Reparo na tristeza de um homem que por ali vagueia, na incerteza do seu trajeto e propósito. Vi-me ali. Tocas-me. Vim-me ali. Passeias as tuas mãos pelos meus seios redondos e prendes-me em ti, cheio de fome e tesão. Se não te chego ao coração pelo menos que te chegue o meu corpo. Deixo-me levar até à cama mas deixei o pensamento naquele homem sem propósito, que chutara uma lata em frente à minha janela, enquanto a agonia lhe colhia as expressões. 
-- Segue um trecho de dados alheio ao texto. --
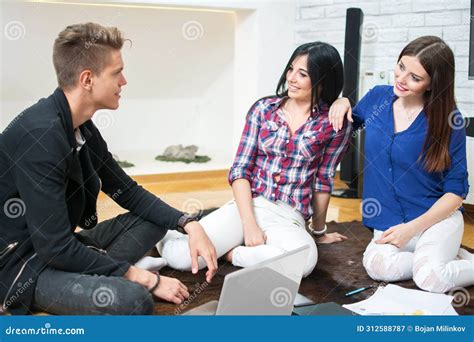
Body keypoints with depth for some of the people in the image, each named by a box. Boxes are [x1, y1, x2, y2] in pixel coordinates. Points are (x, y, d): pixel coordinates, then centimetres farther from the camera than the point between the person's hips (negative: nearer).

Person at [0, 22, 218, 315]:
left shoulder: (83, 129, 4)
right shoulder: (41, 135, -25)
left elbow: (128, 192, 12)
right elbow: (55, 248, -26)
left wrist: (189, 224, -3)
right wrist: (145, 278, -20)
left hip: (60, 247, 10)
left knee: (155, 219, 8)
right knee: (132, 299, -32)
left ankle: (91, 280, -8)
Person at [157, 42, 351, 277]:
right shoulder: (263, 109, 4)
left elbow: (323, 181, 8)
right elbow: (240, 169, 1)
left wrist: (319, 231, 18)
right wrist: (249, 225, -11)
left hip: (288, 218, 0)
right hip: (245, 206, 1)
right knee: (179, 255, -23)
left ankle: (231, 253, -9)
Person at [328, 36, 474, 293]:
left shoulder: (447, 120, -11)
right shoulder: (377, 97, 1)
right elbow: (347, 124, 22)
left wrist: (411, 228, -15)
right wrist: (341, 103, -2)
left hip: (437, 217, -4)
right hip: (388, 222, 4)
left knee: (429, 279, -31)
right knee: (377, 265, -28)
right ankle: (445, 256, -2)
Chama-me, egoísta e narcisista até, mas chama-me. E continua-me a chamar.
Quem me garante que daqui a dez anos ainda me elogias?

Diagnosticado.

Levantei-me à pouco, calcei os chinelos desbotados e fiquei sentada na sala a olhar para as paredes vazias. A casa está sem cor e sem calor, de lar não tem nada e doce muito menos. Pego na caneca cheia de corações que me ofereceste no natal passado, e apetece-me multiplicá-la para que te sinta neste natal. Novamente. Tento abstrair-me um bocado da melancolia avassaladora e fria que me arrebata ultimamente. Só reparo que estou sozinha porque estou sozinha. Passo os dias rodeada de pessoas vazias e sei que o que me preenchia eras tu. O ser humano é exímio em conseguir distrações nas situações adversas mas eu já cansei o coração e mais importante ainda, a minha cabeça. Esgotaram-se as opções e por isso resta-me apenas contemplar o vácuo. O café está quente e por segundos fecho os olhos. Como é possível uma pessoa aguentar tamanhas perdas? Não que se morra de amor e muito menos pela falta dele, mas o que fica quando já não fica mais nada? Nada. É isso que faz toda a diferença. Já nada me aquece, já nada me move. Acordo apática dia após dia, sem sentir emoções relativamente a nada. Não ligo a tv porque não aguento ouvir pessoas a falarem, não ouço música com medo que alguma me recorde das tuas gargalhadas. Não tenho fotografias nas paredes porque não quero ir buscar o nosso álbum. Acendo cigarro atrás de cigarro. Um fantasma teria mais vida nesta casa do que eu, que consigo estar mais vazia do que ela. Não me apetece sequer chorar. Passou a fase da revolta desesperada, do sentimento de injustiça seguido da culpa. A tentativa falhada de reverter as coisas. O ir atrás. O dar para trás. O chorar compulsivamente e as promessas de que não verteria mais nenhuma lágrima. Isso tudo passou porque não há mais nada para se passar. Porque as portas fecharam-se e eu não as quero abrir. Vou à janela, espreito de fininho. Ainda te consigo ver passar por aqui, parece-me que olhas duas vezes para a porta e reparas que não tenho regado as plantas, sinto-me culpada. Dou um último bafo no cigarro, jogo a ponta pela janela e escorrego pela parede abaixo. Não sei pelo que espero. Não sei o que te quero. 
Vem-me buscar. 

Segunda estrela à direita, sempre em frente até ao próximo amanhecer.